映画『They Live』(ゼイリブ)は、1988年の話?それとも2022年現在の話?
ジョン・カーペンター監督をご存知でしょうか?
ぼくは正直、知りませんでした。タランティーノ監督や、J・J・エイブラハム監督などが愛してやまない監督だそうです。
で、開催中の『ジョン・カーペンター レトロスペクティブ』で上演していた『ゼイリブ』をみて、びっくりしました。
「これ、いまの話じゃないの?」
『ゼイリブ』はこんなお話
主人公は、仕事を求めて、とある町に流れついた用心深い男。
男が身を寄せるドヤ街にある教会が、警察の手によって襲撃されてしまいます。怪しんだ男は、後日教会に行くと、謎のサングラスを見つけ、かけてみます。
すると……
サングラスをかけて、ビルの看板を見ると
『従え』
の文字。でも、サングラスを外すと、旅行代理店の広告です。他の看板も、サングラスをかけないと、普通の広告なのに、サングラスをかけて見ると、
『眠っていろ』
『政府に逆らうな』
などの文字が浮かびます。
お金には、『神』と書かれています。
さらには、高級なスーツに身を包む紳士は、エイリアンに見えてしまうのです。
街はすでにエイリアンに支配されていて、人間は姿なきサブリミナル侵略の餌食になっています。そのことに一般の人たちは、気づいていません。
しかも、社会の上流階級は、すでにエイリアンに牛耳られています。彼らの手によって、盲目にされている人間たち。
それに気づいた男は、同志と共にゲリラ戦に臨む。というお話です。
考えるな!感じるな!
この『ゼイリブ』が制作されたのは、1988年だそうです。いまから、30年以上まえの作品です。
劇中では、中産階級が破壊され、上流階級が支配し、貧富の差が広がっていくことへの警鐘を鳴らすシーンがあります。

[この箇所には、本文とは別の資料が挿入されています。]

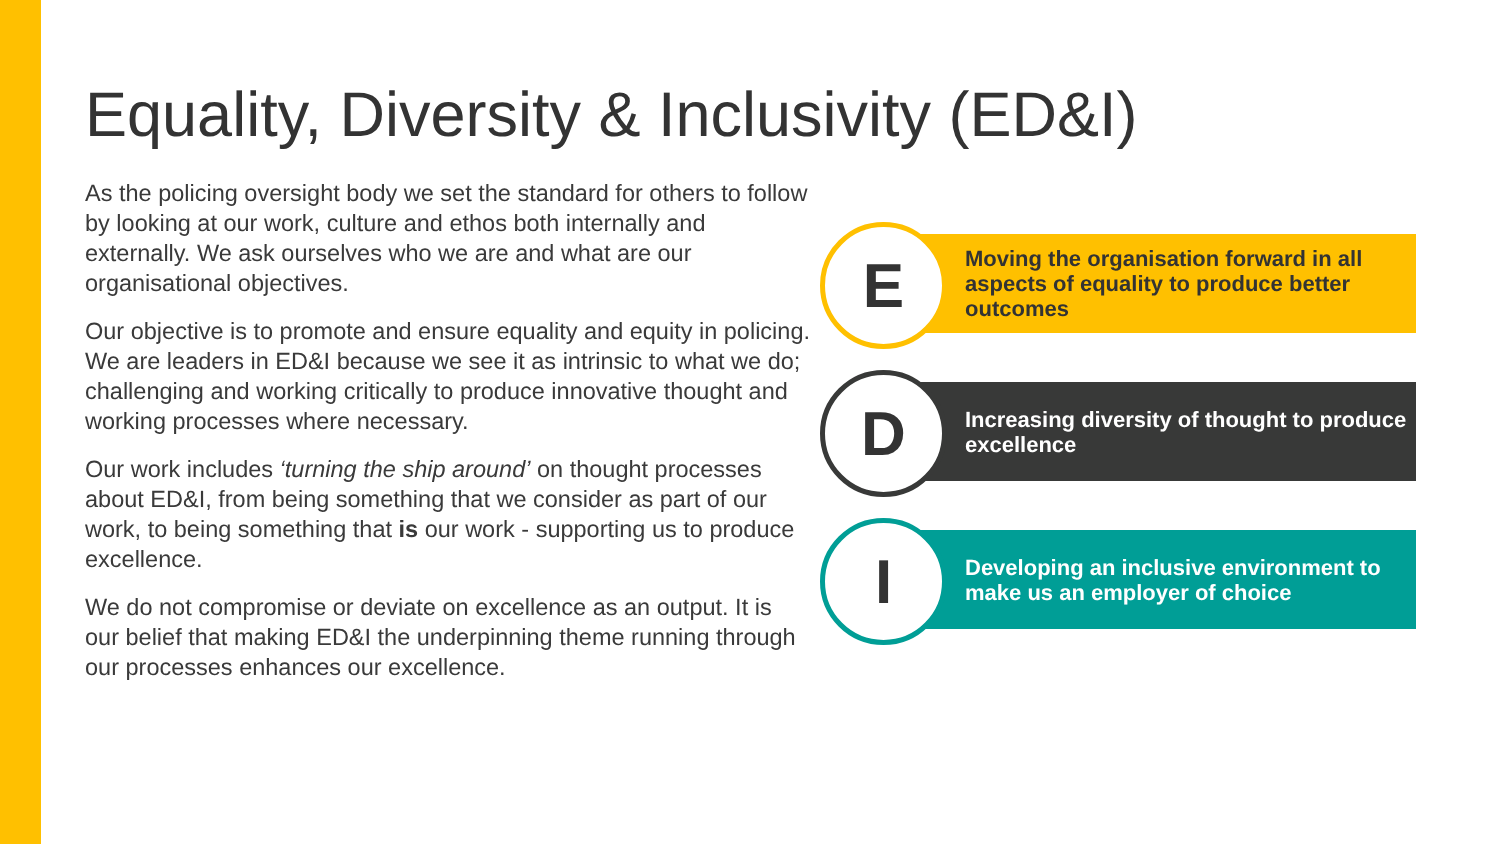Equality, Diversity & Inclusivity (ED&I)
As the policing oversight body we set the standard for others to follow by looking at our work, culture and ethos both internally and externally. We ask ourselves who we are and what are our organisational objectives.
Our objective is to promote and ensure equality and equity in policing. We are leaders in ED&I because we see it as intrinsic to what we do; challenging and working critically to produce innovative thought and working processes where necessary.
Our work includes ‘turning the ship around’ on thought processes about ED&I, from being something that we consider as part of our work, to being something that is our work - supporting us to produce excellence.
We do not compromise or deviate on excellence as an output. It is our belief that making ED&I the underpinning theme running through our processes enhances our excellence.
Moving the organisation forward in all aspects of equality to produce better outcomes
E
Increasing diversity of thought to produce excellence
D
Developing an inclusive environment to make us an employer of choice
I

作品を観ていて、「あれ、これ、いつの世界が舞台になった話なんだっけ?」とたびたび思います。
一定の人々が、富を独占し、それ以外の人たちが苦しい生活を余儀なくされる……しかもそれは、仕方がないもの、として政府や国は解決しようともしない。だって、彼らもすでにそっち側(エイリアン側)だから。

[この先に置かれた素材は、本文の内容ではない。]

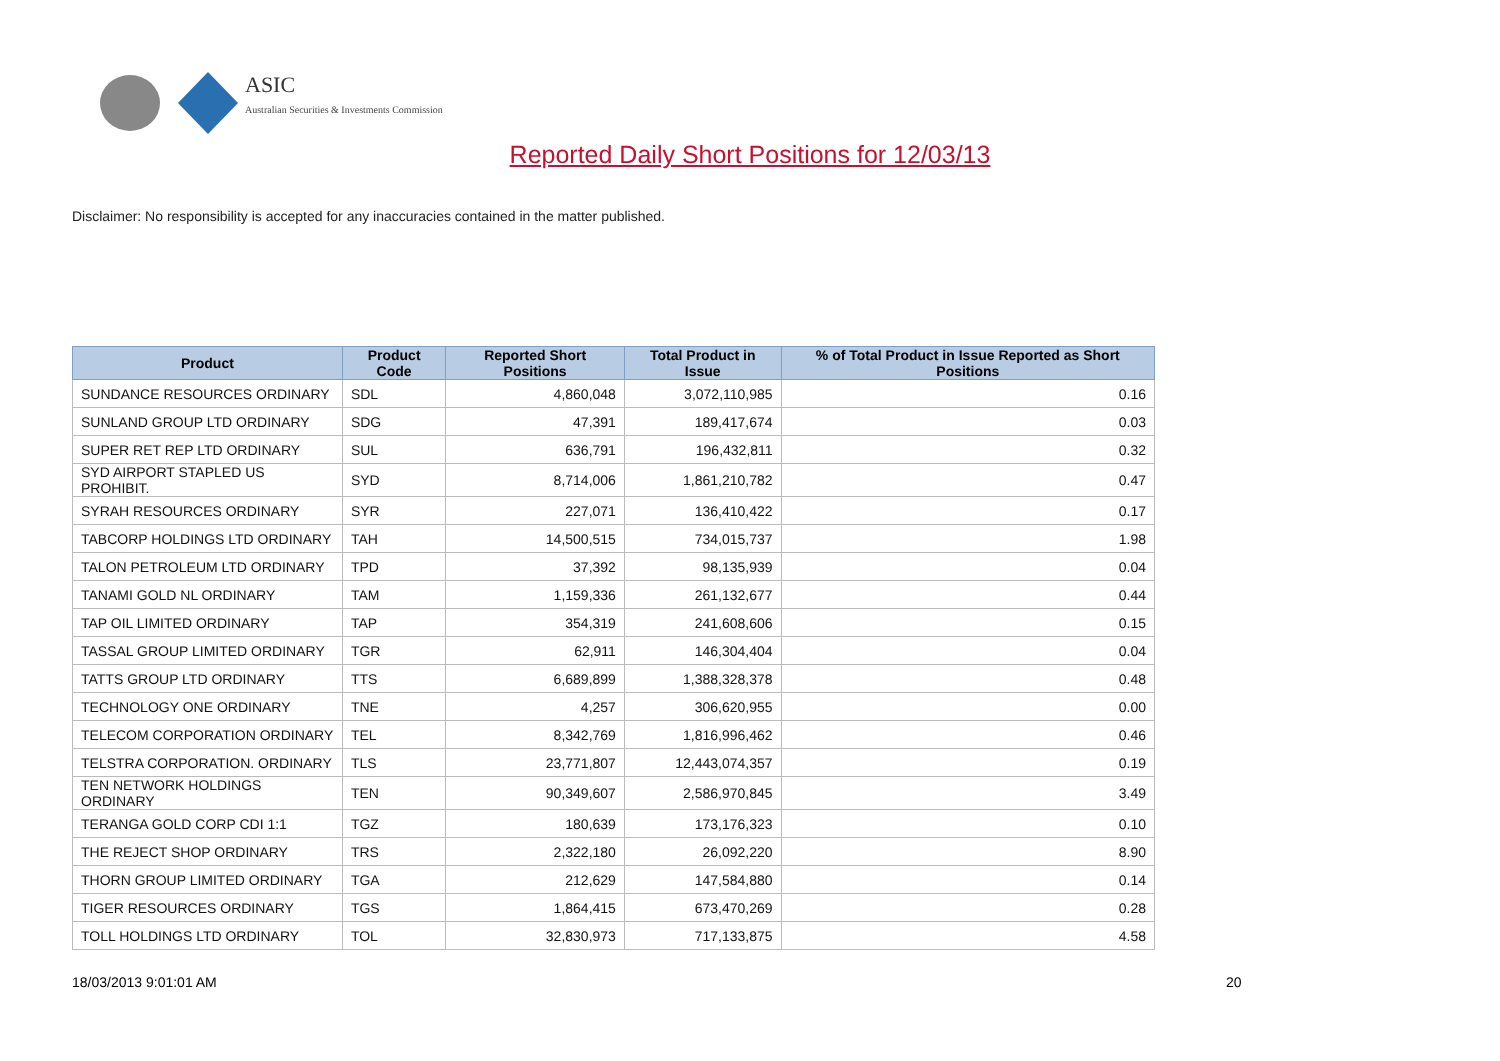ASIC
Australian Securities & Investments Commission
Reported Daily Short Positions for 12/03/13
Disclaimer: No responsibility is accepted for any inaccuracies contained in the matter published.
| Product | Product Code | Reported Short Positions | Total Product in Issue | % of Total Product in Issue Reported as Short Positions |
| --- | --- | --- | --- | --- |
| SUNDANCE RESOURCES ORDINARY | SDL | 4,860,048 | 3,072,110,985 | 0.16 |
| SUNLAND GROUP LTD ORDINARY | SDG | 47,391 | 189,417,674 | 0.03 |
| SUPER RET REP LTD ORDINARY | SUL | 636,791 | 196,432,811 | 0.32 |
| SYD AIRPORT STAPLED US PROHIBIT. | SYD | 8,714,006 | 1,861,210,782 | 0.47 |
| SYRAH RESOURCES ORDINARY | SYR | 227,071 | 136,410,422 | 0.17 |
| TABCORP HOLDINGS LTD ORDINARY | TAH | 14,500,515 | 734,015,737 | 1.98 |
| TALON PETROLEUM LTD ORDINARY | TPD | 37,392 | 98,135,939 | 0.04 |
| TANAMI GOLD NL ORDINARY | TAM | 1,159,336 | 261,132,677 | 0.44 |
| TAP OIL LIMITED ORDINARY | TAP | 354,319 | 241,608,606 | 0.15 |
| TASSAL GROUP LIMITED ORDINARY | TGR | 62,911 | 146,304,404 | 0.04 |
| TATTS GROUP LTD ORDINARY | TTS | 6,689,899 | 1,388,328,378 | 0.48 |
| TECHNOLOGY ONE ORDINARY | TNE | 4,257 | 306,620,955 | 0.00 |
| TELECOM CORPORATION ORDINARY | TEL | 8,342,769 | 1,816,996,462 | 0.46 |
| TELSTRA CORPORATION. ORDINARY | TLS | 23,771,807 | 12,443,074,357 | 0.19 |
| TEN NETWORK HOLDINGS ORDINARY | TEN | 90,349,607 | 2,586,970,845 | 3.49 |
| TERANGA GOLD CORP CDI 1:1 | TGZ | 180,639 | 173,176,323 | 0.10 |
| THE REJECT SHOP ORDINARY | TRS | 2,322,180 | 26,092,220 | 8.90 |
| THORN GROUP LIMITED ORDINARY | TGA | 212,629 | 147,584,880 | 0.14 |
| TIGER RESOURCES ORDINARY | TGS | 1,864,415 | 673,470,269 | 0.28 |
| TOLL HOLDINGS LTD ORDINARY | TOL | 32,830,973 | 717,133,875 | 4.58 |
18/03/2013 9:01:01 AM 20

パンとサーカスを与えられ、『考えるな!感じもするな!』とサブリミナル的に刷り込まれていく世界。これ、映画の世界の話なのか、ぼくらの日常の話なのか、境目がわかりません。
もし、劇中のサングラスをかけたら、この世界はどんな風に見えるのか……
なんて、本当に考えてしまいます。
日常に竿さす存在としての、エンタテイメント
メルヒンガーの『政治演劇史』という本の冒頭に、演劇とは、日常の流れに竿を指す存在という定義つけがあります。
エンタテイメントは、ぼくらの思考を眠らせる存在にもなるし、竿さす存在にもなります。
『新聞をさかさに読め』とは、シナリオ・センターの創設者新井一のことばですが、新聞に書かれていることも鵜呑みにせず、自分の頭で考えろ!という意味です。
それが、作家の眼を育てることになると言っています。するどい作家の眼から生まれたエンタテイメントは、ぼくらが素通りしていた日常の中にある違和感を浮き彫りにしてくれるはずです。
『ゼイリブ』は、彼らは生きている、では、君はどう生きる?と、2022年を生きるぼくたちに、問いかけているような気がします。物理的なサングラスはなくても、さまざまな視点からものごとを見ることはできるはずです。
間に合うことなら、ぜひ劇場でご覧ください!
シナリオ・センターのあらいでした。